Cara kerja sutradara Realis terhadap naskah realis.
Pertama-tama membaca naskah berulang-ulang.
Memaknai dan memahami setiap kata dalam dialog.
Ketepatan artikulasi dan intonasi dialog
Menggali latar belakang pengarang
Menganalisis setting atau latar yang terdiri dari latar tempat, latar waktu dan peristiwa.
Mengkaji tiga dimensi tokoh yang terdiri dari Psikologis, Sosiologis, Fisiologis.

Akting Realis
Akting realis disebut dengan akting presentasi, yakni akting yang berusaha menyuguhkan tingkah laku manusia melalui diri si aktor, melalui pengertian terhadap diri sendiri dengan hasil mengerti karakter yang dimainkannya.

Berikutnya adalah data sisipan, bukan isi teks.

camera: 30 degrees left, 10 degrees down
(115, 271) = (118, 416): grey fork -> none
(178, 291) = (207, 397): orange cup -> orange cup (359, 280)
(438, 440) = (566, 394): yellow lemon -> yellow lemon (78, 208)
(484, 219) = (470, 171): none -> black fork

Dengan mengidentifikasikan diri dan aksi-aksi dengan peran yang akan dimainkan, termasuk ketepatan Blocking atau garis. Gesture, movement, buisnis maka satu bentuk karakter akan tercipta. Memainkan tokoh dan berdialog dengan ucapan yang wajar yang dikenal oleh masyarakat lingkungannya.

Saturday, July 16, 2011

“Festival Teater Remaja SMA/Sederajat 2011”

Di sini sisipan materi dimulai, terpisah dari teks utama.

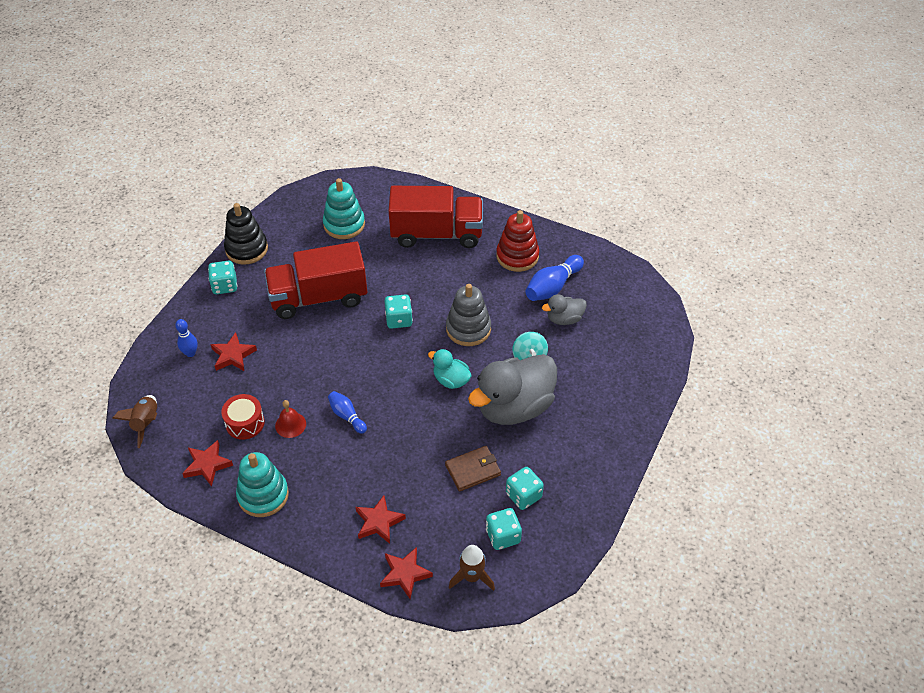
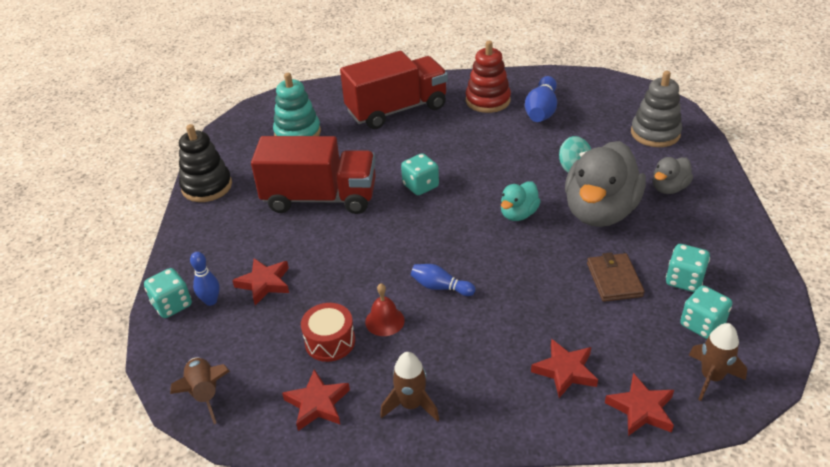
camera: 25 degrees left, 10 degrees down
(225, 286) = (206, 225): turquoise dice -> turquoise dice (172, 305)
(263, 495) = (411, 404): turquoise stacking toy -> brown rocket
(318, 297) = (320, 198): red truck -> red truck turned 135 degrees counterclockwise
(451, 380) = (518, 214): turquoise duck -> turquoise duck turned 60 degrees counterclockwise
(468, 329) = (495, 168): grey stacking toy -> grey stacking toy (655, 133)
(473, 470) = (614, 280): brown wallet -> brown wallet turned 45 degrees counterclockwise
(564, 319) = (575, 129): grey duck -> grey duck (669, 188)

Oleh: Moh. Nurdiansyah, S.sn

Festival adalah serangkaian kegiatan yang menghadirkan berbagai genre seni yang dikemas secara kreatif, inovatif dan apik. Di kota-kota besar Festival teater baik mahasiswa maupun pelajar selalu bercondong pada naskah-naskah realisme, misalnya Pekan Seni Mahasiswa pada tangkai teater, para peserta diharapkan menggarap teater bergaya realis. Dewan Kesenian Jakarta menggelar Panggung Realis Teater Indonesia, juga Festival Teater Remaja di Jawa timur yang diselenggarakan Taman Budaya Jawa Timur menitik beratkan pesertanya pada naskah realisme. Hal tersebut dilakukan, sebab realisme sebuah dasar atau pijakan cara berpikir kritis dan logis untuk merangsang bangkitnya kesadaran kecendekiawanan perteateran, dan itulah sebabnya teater realis disebut the theatre of intelligent. Ini argumen mendasar teater modern baik itu kaum naturalis, realis, maupun teatrikalis. Max Arifin mengatakan bahwa teater adalah study. Dalam buku Jagad Teater [Bakdi Sumanto:2001], diterangkan semangat realisme yang sebenarnya merangsang seniman untuk kritis terhadap diri sendiri. Zaman sekarang ini generasi muda teater kehilangan fondasi atau dasar pijakan dalam membuat peristiwa teater. “Menurut Max Arifin, ada benarnya kalau sekarang kembali pada gagasan realisme, agar mereka tahu proses sebuah teater yang baik.” Sementara ktitik teater benar-benar macet. ketika semuanya macet, di sinilah peranan realisme dibutuhkan dan kita kembali pada hal yang sangat mendasar bagi manusia: Berpikir !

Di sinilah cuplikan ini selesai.